Very few distractions lie between Fayetteville, Arkansas, and my little airplane bungalow in Brookside, here in Kansas City.
I brunched with my friends Carla and Molly today, 15 June 2014, after two days of basking in the tender mercies of Brian Aldridge and his sweet wife Trudy MacDonald Aldridge. I needed this break: The stresses of life had triggered a raging outbreak of shingles such as I have not suffered since going on a maintenace dose of anti-viral medication two years ago. Friday to Sunday with old friends and new, people who — like others, here — love me without reservation, calmed my jangled nerves and restored my inner peace.
As I turned north on I-49, I promised myself a detour or two at flea markets, should I spy any open along the road. I missed one as I drew close to Bella Vista, for it sat to my left and my attention had been snared by signs threatening the end of the freeway. It flashed past me, a promising row of antique shops, but I told myself that I’d see more, assuming I did not run out of highway and have to turn around.
As it happens, “FREEWAY ENDING” only meant that we would lose the rapidity of limited access and a center parkway for a dozen miles. I kept my eyes divided between traffic and curb, alert to any shops. 49 ran through a lovely stretch of undeveloped land including a park or maybe a golf course — verdant and lush, as it cut through the last stretch of Arkansas. Beautiful but unbroken, not by stores or houses.
A few miles into Missouri, I had about given hope and was thinking about coffee and a restroom when a billboard promised THE TWO BEST FLEA MARKETS ON THE HIGHWAY. I shot over to the righthand land and exited, turned right, went for the block which the sign instructed, and turned at the roadside banner beckoning me on, two blocks south. A mile and a half later, I began to feel as though I’d entered the Twilight Zone and cast a suspicious eye in the rear view mirror. Had that SUV followed me? I turned rapidly, two sharp lefts and a right, and made my way back to the access road. I found a clean-looking gas station and pulled into the handicapped space. I’d lost him, thankfully.

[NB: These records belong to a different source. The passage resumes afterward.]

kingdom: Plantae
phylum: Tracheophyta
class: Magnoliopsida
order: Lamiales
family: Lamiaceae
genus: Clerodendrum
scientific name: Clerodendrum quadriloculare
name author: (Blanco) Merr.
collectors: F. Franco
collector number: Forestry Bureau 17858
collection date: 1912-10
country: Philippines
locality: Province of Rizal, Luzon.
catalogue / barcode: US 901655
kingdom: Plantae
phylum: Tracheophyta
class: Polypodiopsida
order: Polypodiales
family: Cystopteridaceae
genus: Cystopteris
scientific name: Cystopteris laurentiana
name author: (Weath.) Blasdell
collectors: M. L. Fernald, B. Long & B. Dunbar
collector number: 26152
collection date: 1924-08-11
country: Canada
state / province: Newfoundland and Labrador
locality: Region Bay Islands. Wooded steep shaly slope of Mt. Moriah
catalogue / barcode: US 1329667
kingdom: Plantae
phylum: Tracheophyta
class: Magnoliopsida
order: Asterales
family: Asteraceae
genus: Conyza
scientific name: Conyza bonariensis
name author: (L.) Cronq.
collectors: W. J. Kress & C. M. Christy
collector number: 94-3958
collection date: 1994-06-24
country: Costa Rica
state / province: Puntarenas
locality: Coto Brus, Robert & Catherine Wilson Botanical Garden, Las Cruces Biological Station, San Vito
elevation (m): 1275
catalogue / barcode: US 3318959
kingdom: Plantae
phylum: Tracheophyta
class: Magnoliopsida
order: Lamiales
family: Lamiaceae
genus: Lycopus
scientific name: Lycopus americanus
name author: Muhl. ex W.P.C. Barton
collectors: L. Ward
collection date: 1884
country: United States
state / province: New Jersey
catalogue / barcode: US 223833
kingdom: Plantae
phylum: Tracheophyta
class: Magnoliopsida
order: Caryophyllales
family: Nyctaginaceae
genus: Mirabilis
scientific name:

I only saw one other sign for a likely place to junk shop before the dog-leg at I-44. The sign seemed professional, maybe even supplied by the Highway Department, and encouraged me to exit, cross under the highway, and take the overpass a half mile. After three miles, I made a U-turn at the Barton County Electric Cooperative and headed back to I-49.
I rummaged in the console and found several CDs that still play in my Saturn’s cantankerous player. Before spanning the entrance ramp, stopped at a red light waiting to turn, I started the first one. As I accelerated into traffic, Bonnie Raitt filled the car. She, John Prine, Joni Mitchell, and Neko Case took me home.
Unloading the car took less than ten minutes. I started a load of laundry, put the weekend’s newspapers straight into recycle, and rummaged in the cloth bag from the Fayetteville Public Library to gingerly extract the treasures that I brought back with me. I put the bowl and pot that Trudy made at her art class on my dining room table. I found a lovely photo of my mother-in-law, sweet Joanna, for the tiled frame that I got for a dollar at a clutter-shop. I placed it on my buffet next to the glass angel which Trudy bought me at another place, during our afternoon together on Saturday. I stood back, surveying the results, changing the angel slightly, adjusting the bowl. Satisfied, finally, I locked the house up again and came out to Panera’s for a salad.
They’re playing jazz on Satellite radio and a couple of little girls are running around, giggling and calling to each other in their frilly pink dresses and sparkly hairbands. The sun is setting, casting a lovely glow on the room around me. The salad refreshes me. The place is cool and clean. It’s Sunday night, the day before a new work week starts, and I’ve taken the long way home.
Glad you took that route–the long way that is! Sounds like you are refreshed–hope so. Sending love~CC
( Yucky shingles–is pain subsiding? )
i’m much better, thank you, dear!!!!
I have slowly perhaps rapidly fell in love with your writing. We live in Rio Vista, Ca.
Thank you for your unabashed willingness to share.
You humble and honor me with your kind words. Thank you.